## BEGIN Supplied entries

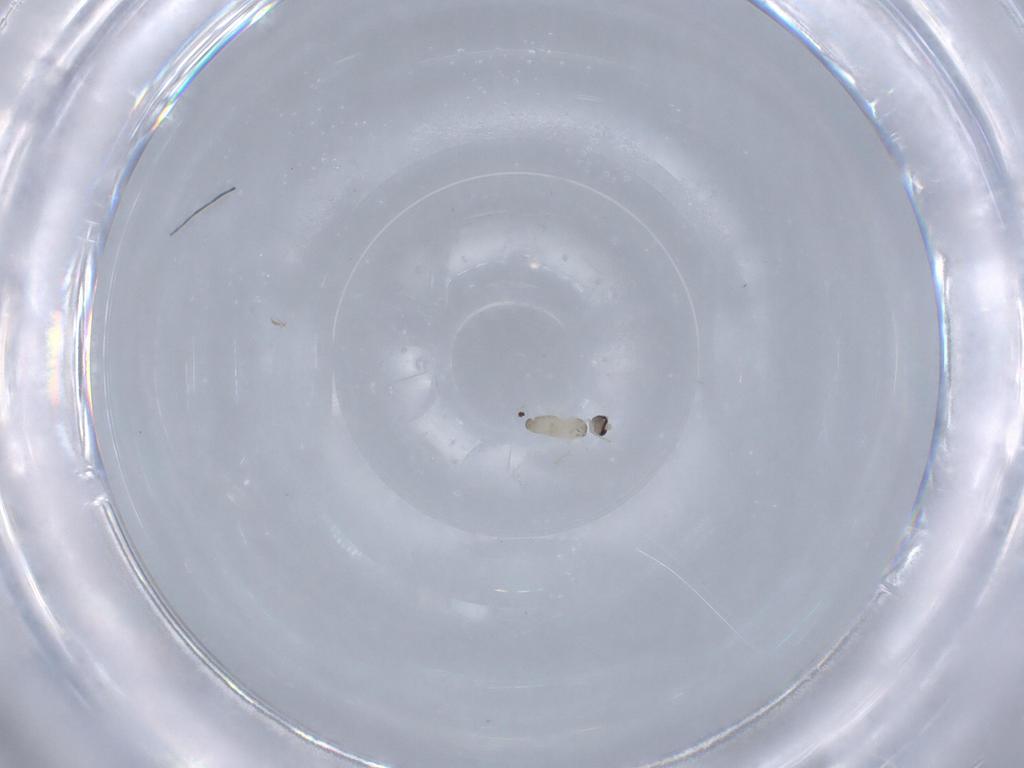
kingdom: Animalia
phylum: Arthropoda
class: Insecta
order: Diptera
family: Cecidomyiidae
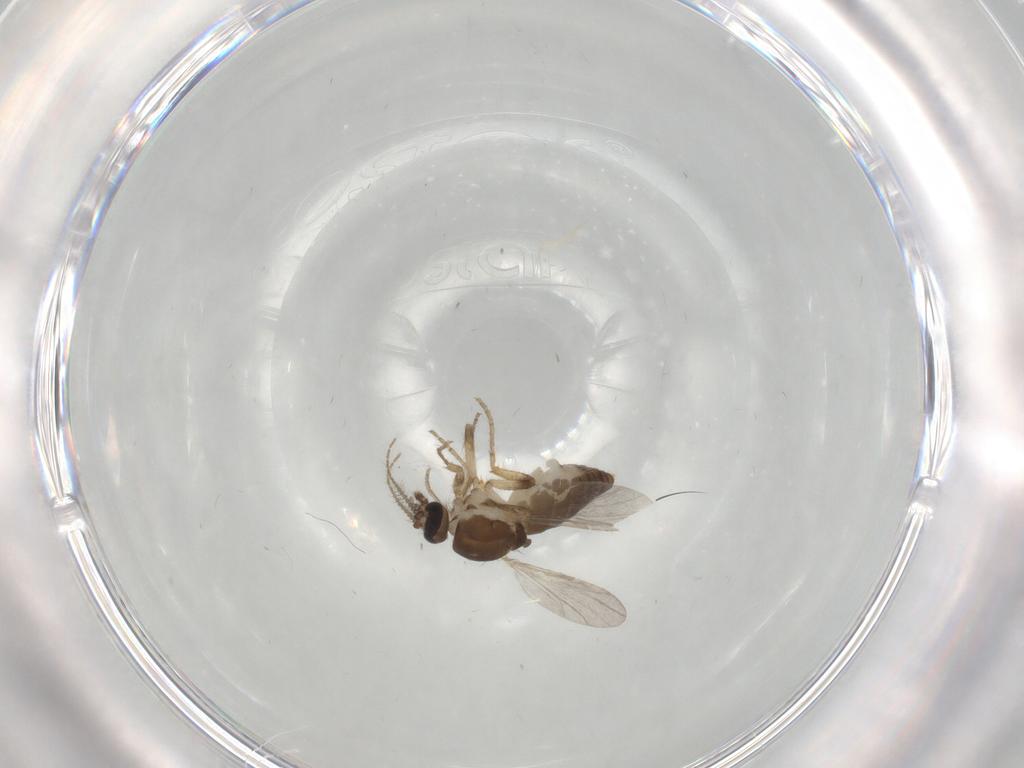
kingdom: Animalia
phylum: Arthropoda
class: Insecta
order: Diptera
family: Ceratopogonidae
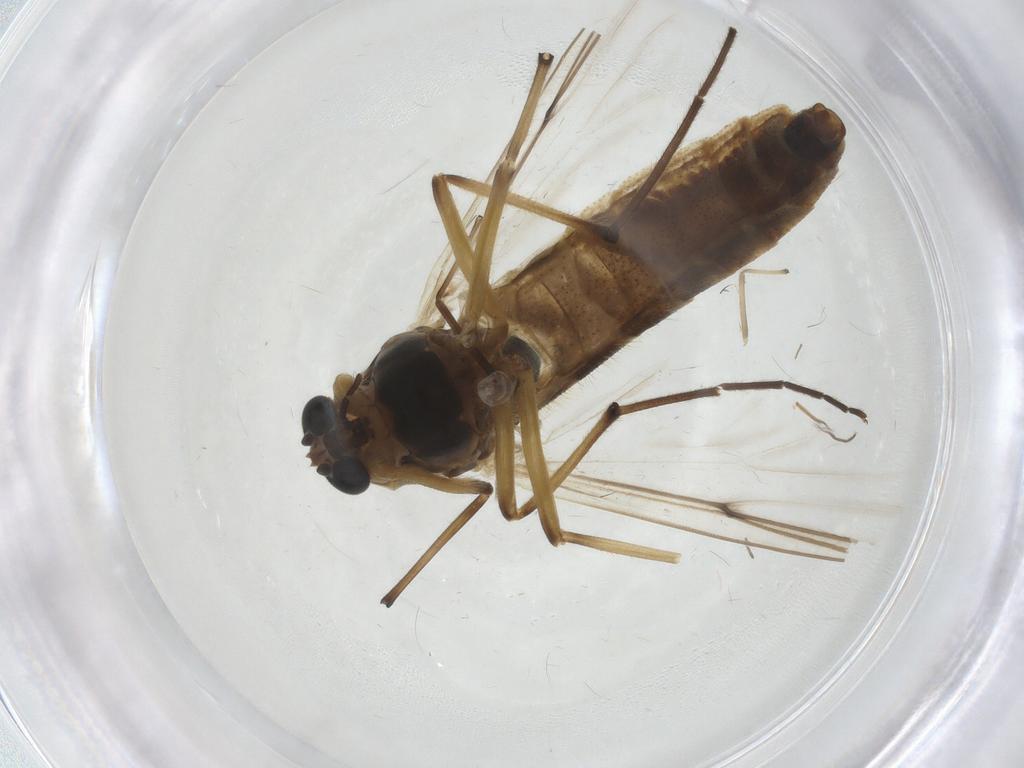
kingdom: Animalia
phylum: Arthropoda
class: Insecta
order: Diptera
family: Chironomidae
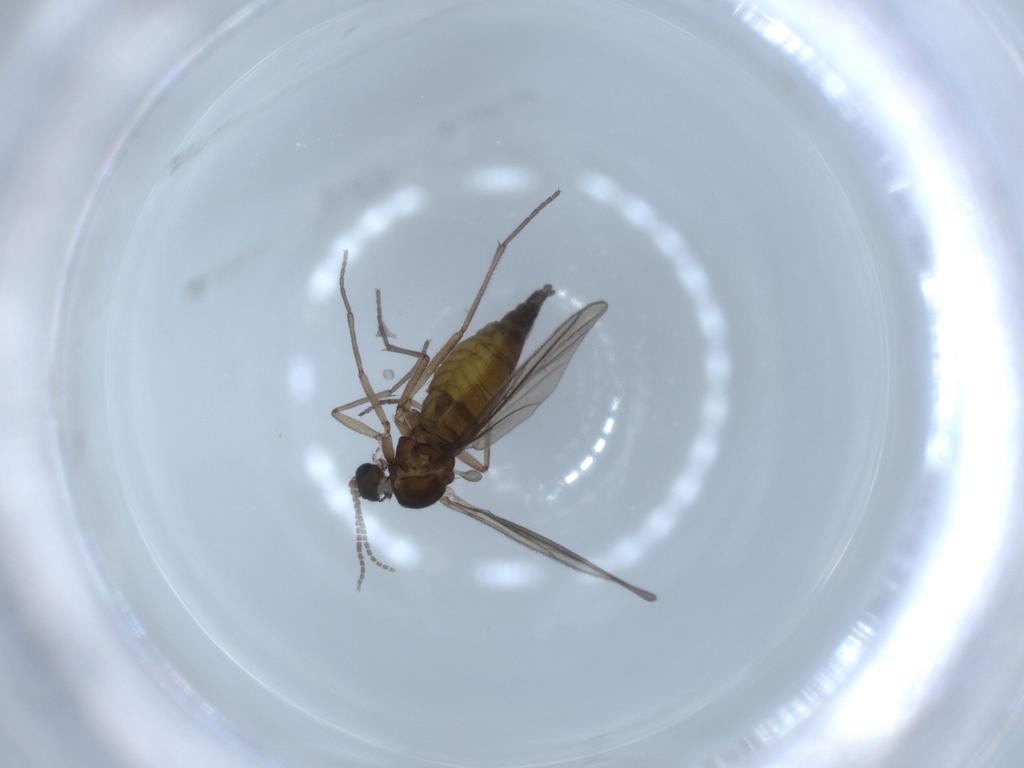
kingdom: Animalia
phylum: Arthropoda
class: Insecta
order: Diptera
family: Sciaridae
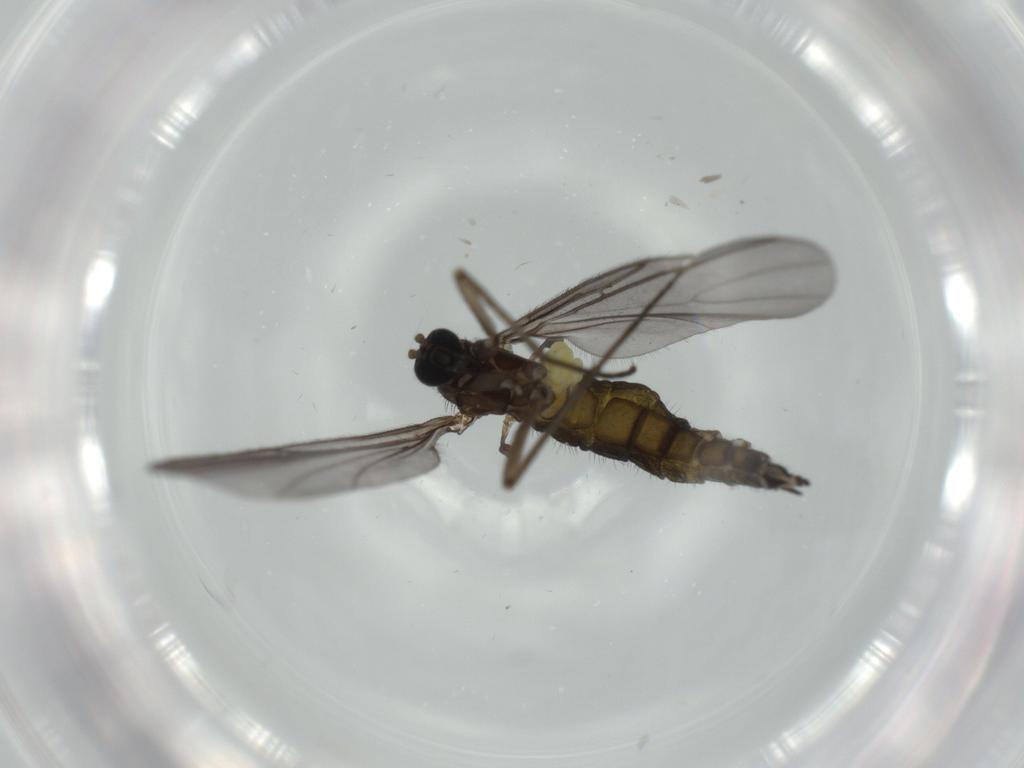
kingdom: Animalia
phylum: Arthropoda
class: Insecta
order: Diptera
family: Sciaridae
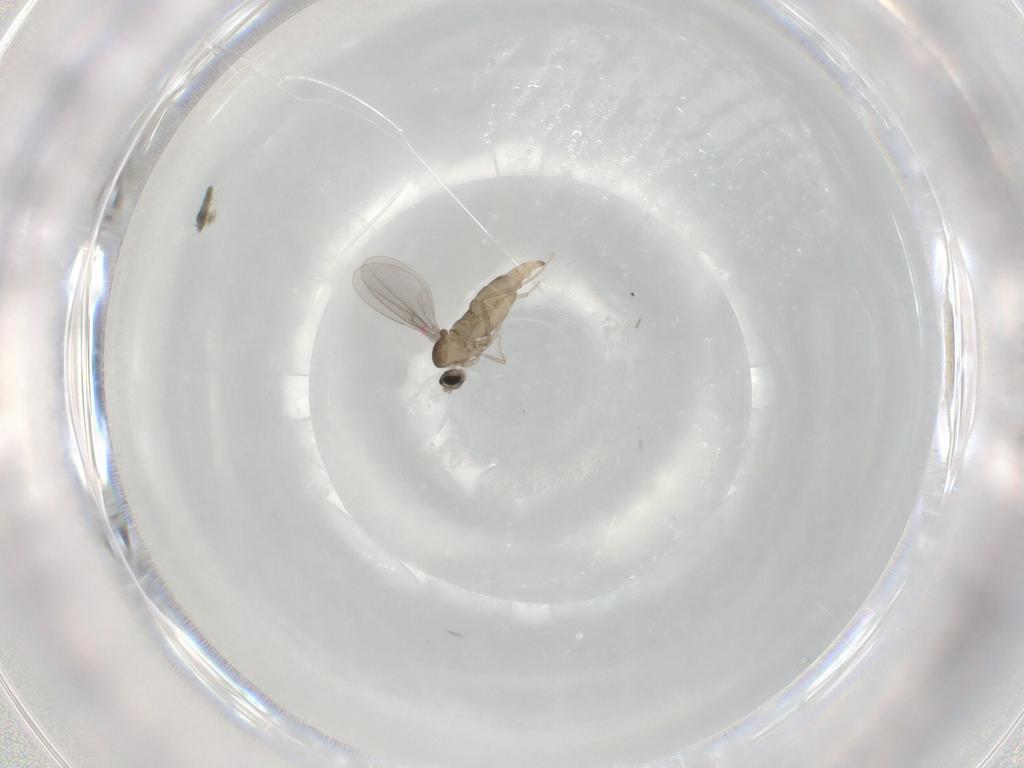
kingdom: Animalia
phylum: Arthropoda
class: Insecta
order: Diptera
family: Cecidomyiidae
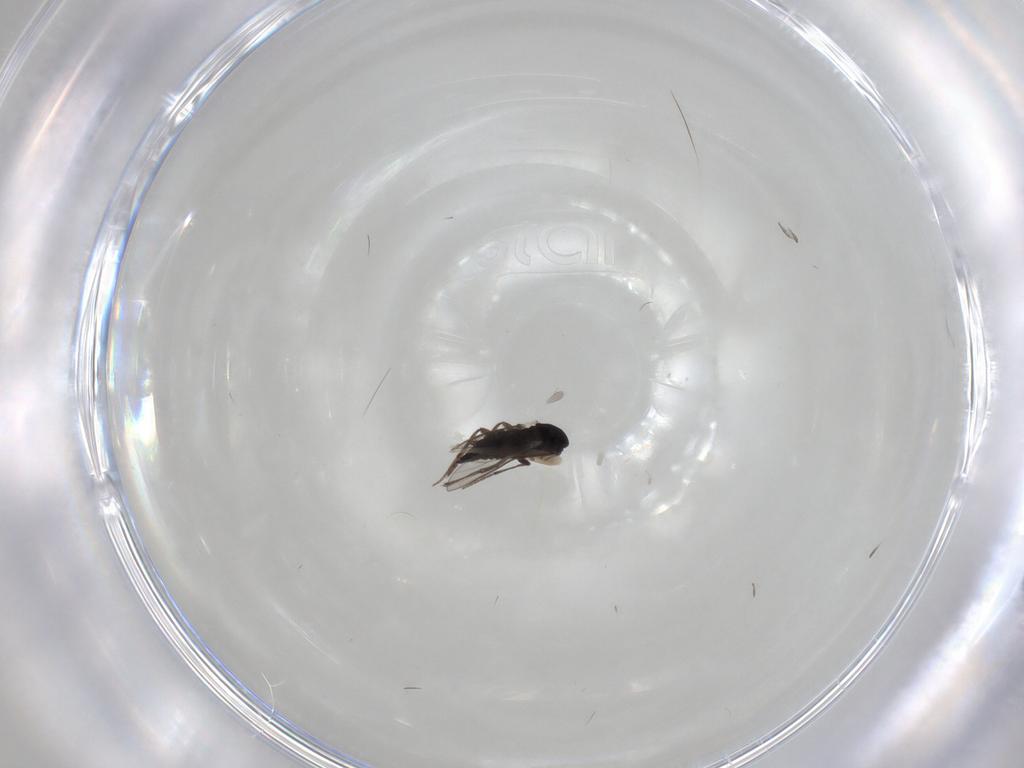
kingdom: Animalia
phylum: Arthropoda
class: Insecta
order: Diptera
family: Chironomidae
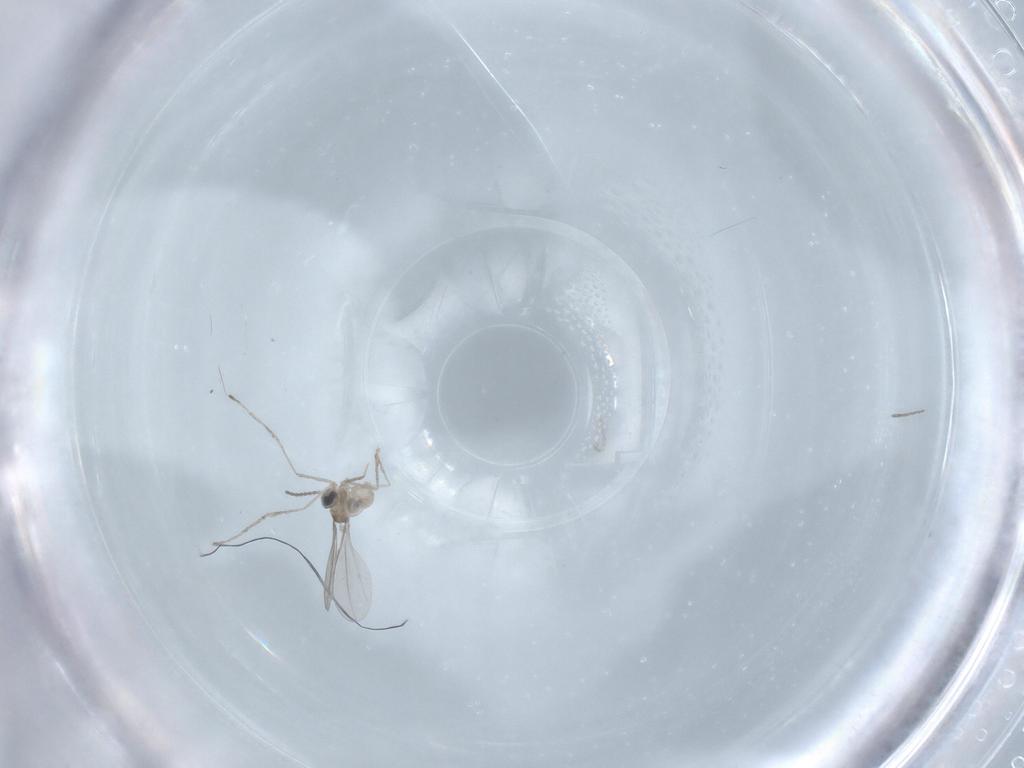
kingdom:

## END Supplied entries

## Goal
Retype every line of the items above word for word, leaving out the pictures.

## Written solution
kingdom: Animalia
phylum: Arthropoda
class: Insecta
order: Diptera
family: Cecidomyiidae
kingdom: Animalia
phylum: Arthropoda
class: Insecta
order: Diptera
family: Ceratopogonidae
kingdom: Animalia
phylum: Arthropoda
class: Insecta
order: Diptera
family: Chironomidae
kingdom: Animalia
phylum: Arthropoda
class: Insecta
order: Diptera
family: Sciaridae
kingdom: Animalia
phylum: Arthropoda
class: Insecta
order: Diptera
family: Sciaridae
kingdom: Animalia
phylum: Arthropoda
class: Insecta
order: Diptera
family: Cecidomyiidae
kingdom: Animalia
phylum: Arthropoda
class: Insecta
order: Diptera
family: Chironomidae
kingdom:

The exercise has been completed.